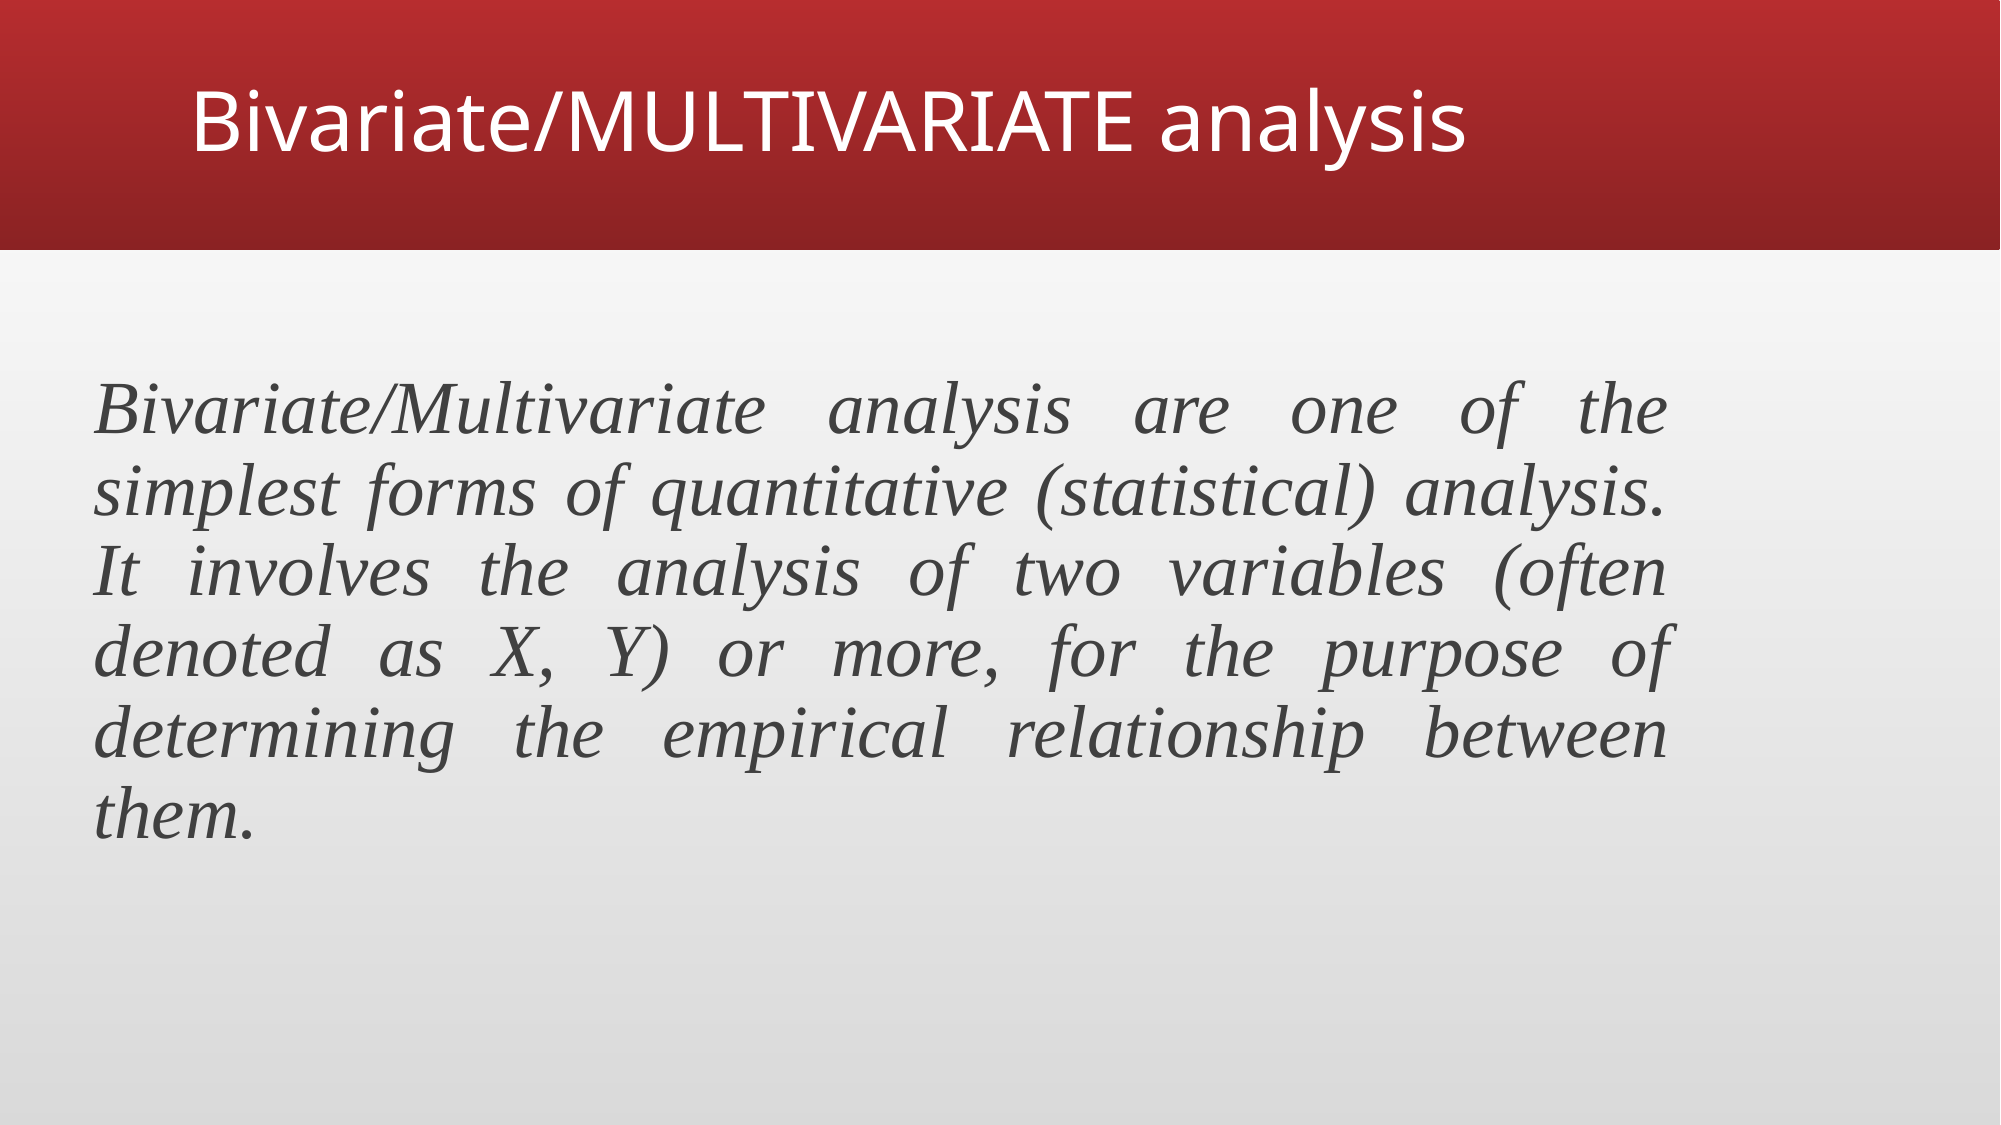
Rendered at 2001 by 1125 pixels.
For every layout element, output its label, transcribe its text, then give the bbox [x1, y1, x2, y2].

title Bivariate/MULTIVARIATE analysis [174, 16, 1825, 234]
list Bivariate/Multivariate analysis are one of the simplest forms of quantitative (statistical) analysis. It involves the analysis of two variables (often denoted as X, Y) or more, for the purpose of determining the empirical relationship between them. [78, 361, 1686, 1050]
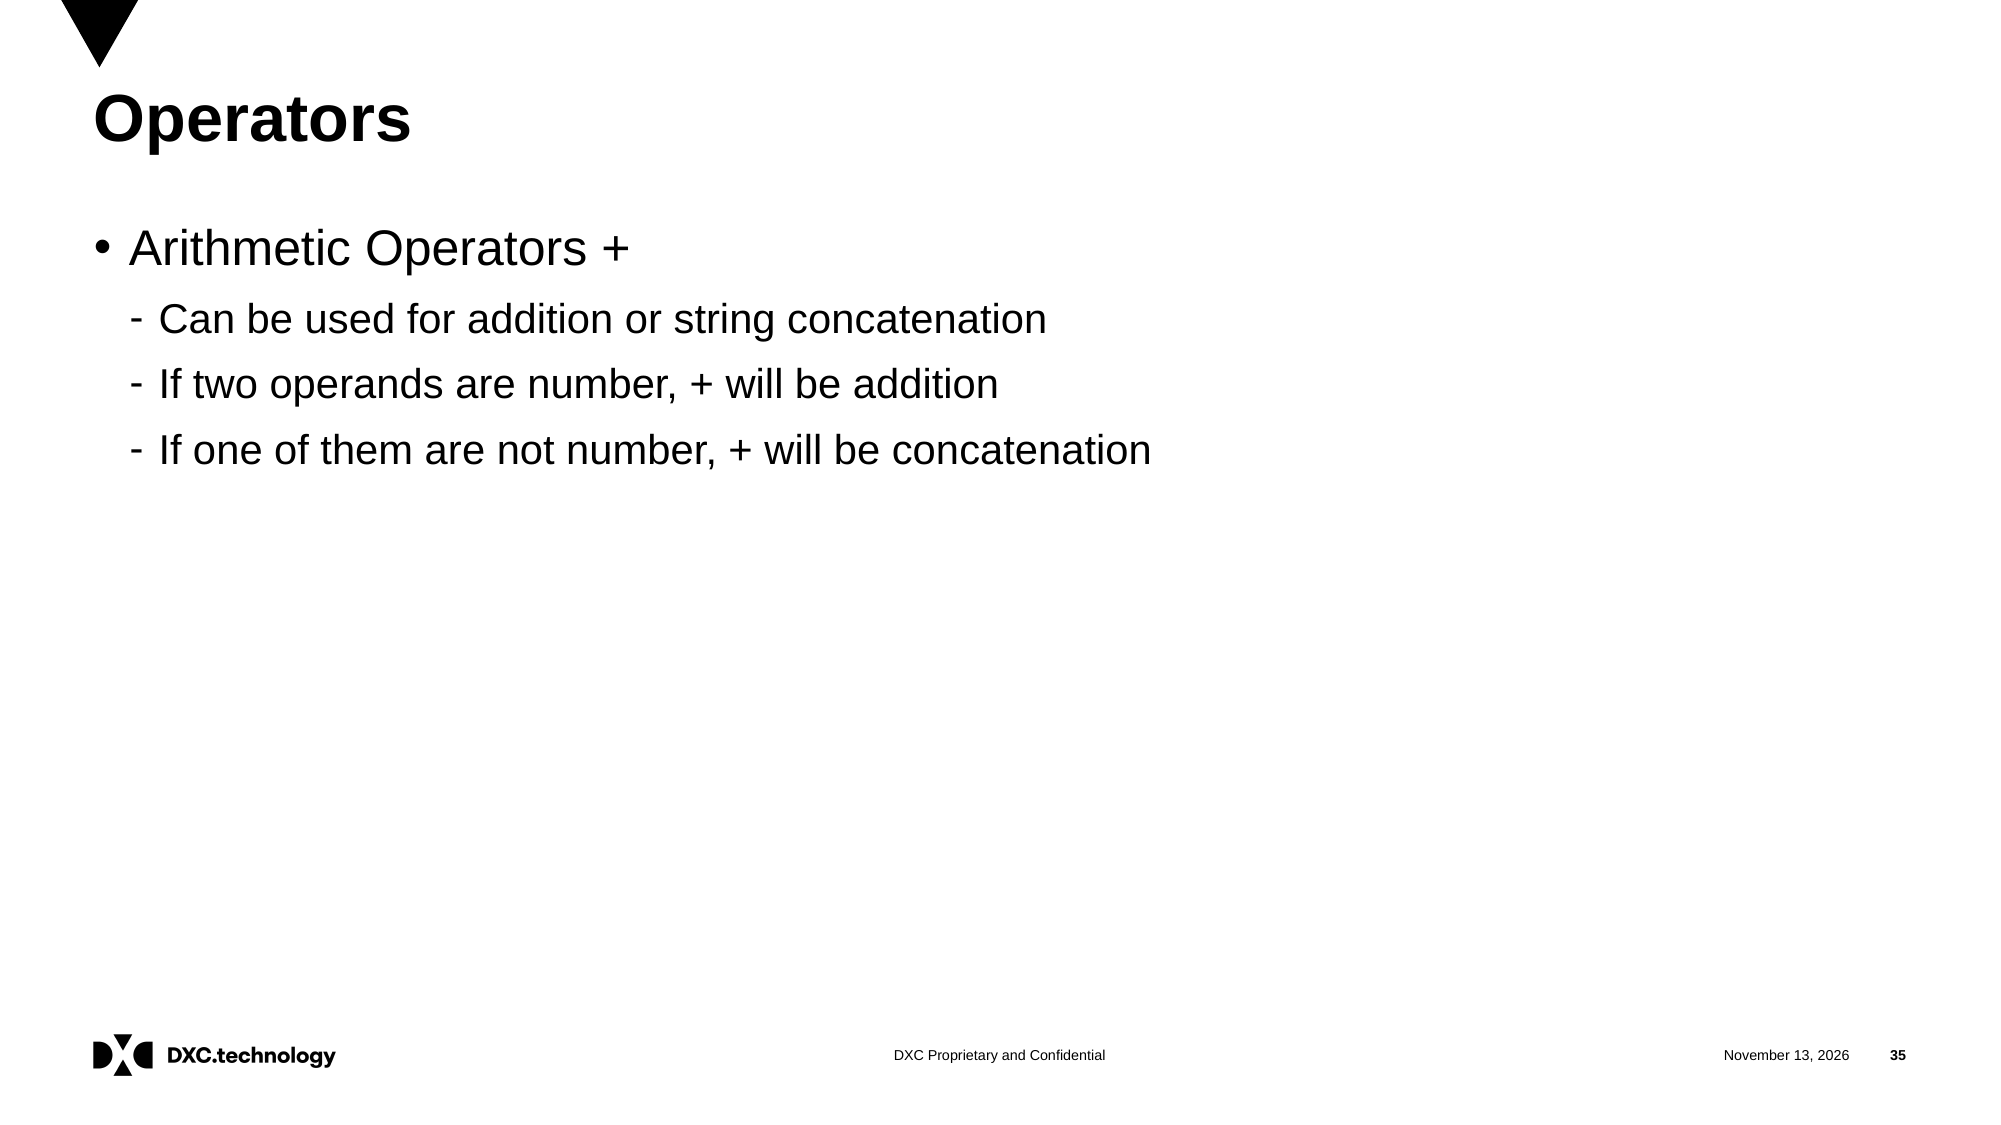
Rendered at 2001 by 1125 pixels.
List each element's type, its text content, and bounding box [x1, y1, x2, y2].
******************************
# [What the task requires]
Return the records above exactly, without the pictures.

# [Reply]
Rendered at 2001 by 1125 pixels.
For every layout element, output its label, transcribe its text, then give the bbox [x1, y1, x2, y2].

title Bivariate/MULTIVARIATE analysis [174, 16, 1825, 234]
list Bivariate/Multivariate analysis are one of the simplest forms of quantitative (statistical) analysis. It involves the analysis of two variables (often denoted as X, Y) or more, for the purpose of determining the empirical relationship between them. [78, 361, 1686, 1050]
Rendered at 2001 by 1125 pixels.
List each element's type, its text content, and bounding box [x1, y1, x2, y2].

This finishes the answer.